DIRECTIONS FOR THIS TASK: Resume the IO-Link Safety text, starting right after its last sentence.

DOCUMENT SECTION:
Segment Open

WHAT IS IO-LINK SAFETY?

IO-Link Safety is an extension of the standard IO-Link communication protocol specifically designed for implementing safety-related communication in industrial automation systems. It allows for the integration of safety functions into the IO-Link architecture, enabling the transmission of safety-related data between safety devices and controllers. This extension enhances the flexibility and efficiency of safety solutions in manufacturing environments.

 

Functional Safety Fieldbus Profiles (FSCP), as standardized in IEC 61784-3, offers the possibility to conduct safe communication via certain communication channels such as backplane buses of a bus terminal. This is called “tunneling”. IO-Link can also be considered as a possible communication channel. However, such a solution is then not fieldbus-independent as expected from IO-Link, but a solution of the respective fieldbus profile and is also managed and accounted for by the corresponding fieldbus organization and not by the IO-Link community.

IO-Link Safety, on the other hand, is a fieldbus-independent safe communication profile that is tailored to the needs of IO-Link and standardized in IEC 61139-2. This means that safety devices only have to be developed once and not anew for each fieldbus variant. By adhering to the IO-Link Safety standard, manufacturers ensure interoperability and streamline the development process, ultimately leading to more efficient and cost-effective safety solutions in industrial settings.

The architecture of the Io-link System

The Safety PLC: The Safety PLC (Programmable Logic Controller) is a dedicated controller responsible for managing and executing safety-related functions in an industrial automation system. It may interact with the IO-Link Safety Master through a fieldbus or another communication interface.

Fieldbus with IO-Link Interface: The Fieldbus is the communication network that connects various devices within an industrial automation system. In the context of IO-Link Safety, the Fieldbus includes an IO-Link interface to support communication with IO-Link devices, including both standard IO-Link devices and IO-Link Safety devices.

IO-Link Devices: IO-Link devices are standard sensors, actuators, and other industrial devices that communicate over the IO-Link protocol. These devices are part of the broader industrial automation system and can include sensors like proximity sensors, photoelectric sensors, and actuators like valves and motors. Standard IO-Link devices are typically used for non-safety-critical functions in the automation process.

Segment Closed

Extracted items

Segment Open

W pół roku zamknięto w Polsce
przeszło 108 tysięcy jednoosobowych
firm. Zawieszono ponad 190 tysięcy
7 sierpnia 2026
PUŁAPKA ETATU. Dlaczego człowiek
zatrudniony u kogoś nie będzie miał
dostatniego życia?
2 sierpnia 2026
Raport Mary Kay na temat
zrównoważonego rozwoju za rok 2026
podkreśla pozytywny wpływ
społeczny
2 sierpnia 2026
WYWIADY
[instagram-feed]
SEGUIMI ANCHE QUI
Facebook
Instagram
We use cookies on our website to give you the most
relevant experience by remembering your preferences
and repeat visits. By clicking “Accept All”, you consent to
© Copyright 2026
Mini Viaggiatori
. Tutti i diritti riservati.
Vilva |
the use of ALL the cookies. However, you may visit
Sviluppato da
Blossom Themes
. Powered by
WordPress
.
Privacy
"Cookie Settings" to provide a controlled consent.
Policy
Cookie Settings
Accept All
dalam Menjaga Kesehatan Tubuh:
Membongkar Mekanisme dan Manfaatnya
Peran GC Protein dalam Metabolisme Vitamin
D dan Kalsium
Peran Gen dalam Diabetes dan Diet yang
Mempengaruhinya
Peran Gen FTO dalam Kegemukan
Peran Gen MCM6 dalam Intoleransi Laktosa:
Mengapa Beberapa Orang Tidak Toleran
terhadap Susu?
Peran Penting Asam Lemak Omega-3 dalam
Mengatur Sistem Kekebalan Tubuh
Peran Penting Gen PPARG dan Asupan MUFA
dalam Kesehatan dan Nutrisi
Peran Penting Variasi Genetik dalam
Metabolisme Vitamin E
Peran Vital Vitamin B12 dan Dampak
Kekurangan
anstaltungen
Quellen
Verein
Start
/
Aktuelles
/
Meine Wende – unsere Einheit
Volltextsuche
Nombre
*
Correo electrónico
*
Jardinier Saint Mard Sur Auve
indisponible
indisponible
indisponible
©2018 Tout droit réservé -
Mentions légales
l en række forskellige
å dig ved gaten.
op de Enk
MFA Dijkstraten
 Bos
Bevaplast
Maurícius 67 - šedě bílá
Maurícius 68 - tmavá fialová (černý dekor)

Segment Closed

ANSWER SPACE:
IO-Link System Architecture with Safety Components

IO-Link Safety Devices: IO-Link Safety devices are specifically designed for safety-critical applications within the industrial automation system. Examples of IO-Link Safety devices include safety light curtains, emergency stop buttons, and safety interlock switches. These devices communicate safety-critical information using the IO-Link Safety protocol, ensuring that the information is transmitted reliably and with a high level of integrity.

What can an IO-Link device do that a standard sensor cannot?

IO-Link devices supply three types of data:

Process data: Condition information that the IO-Link device reads and sends to the IO-Link master or information that the IO-Link master sends to the IO-Link device. Status information is also transmitted in this process. You can thus check whether the process data is valid.

Service data: Information that can be written to the IO-Link device or read from the IO-Link device.

Event data: Notifications such as error messages, which are sent from the IO-Link device to the IO-Link master as soon as the event occurs.

Other Benefits

Productivity: IO-Link devices furnish the controller with intricate condition data, offering invaluable insights for maintenance planning. Swift problem identification is facilitated, allowing users to schedule preventative measures promptly.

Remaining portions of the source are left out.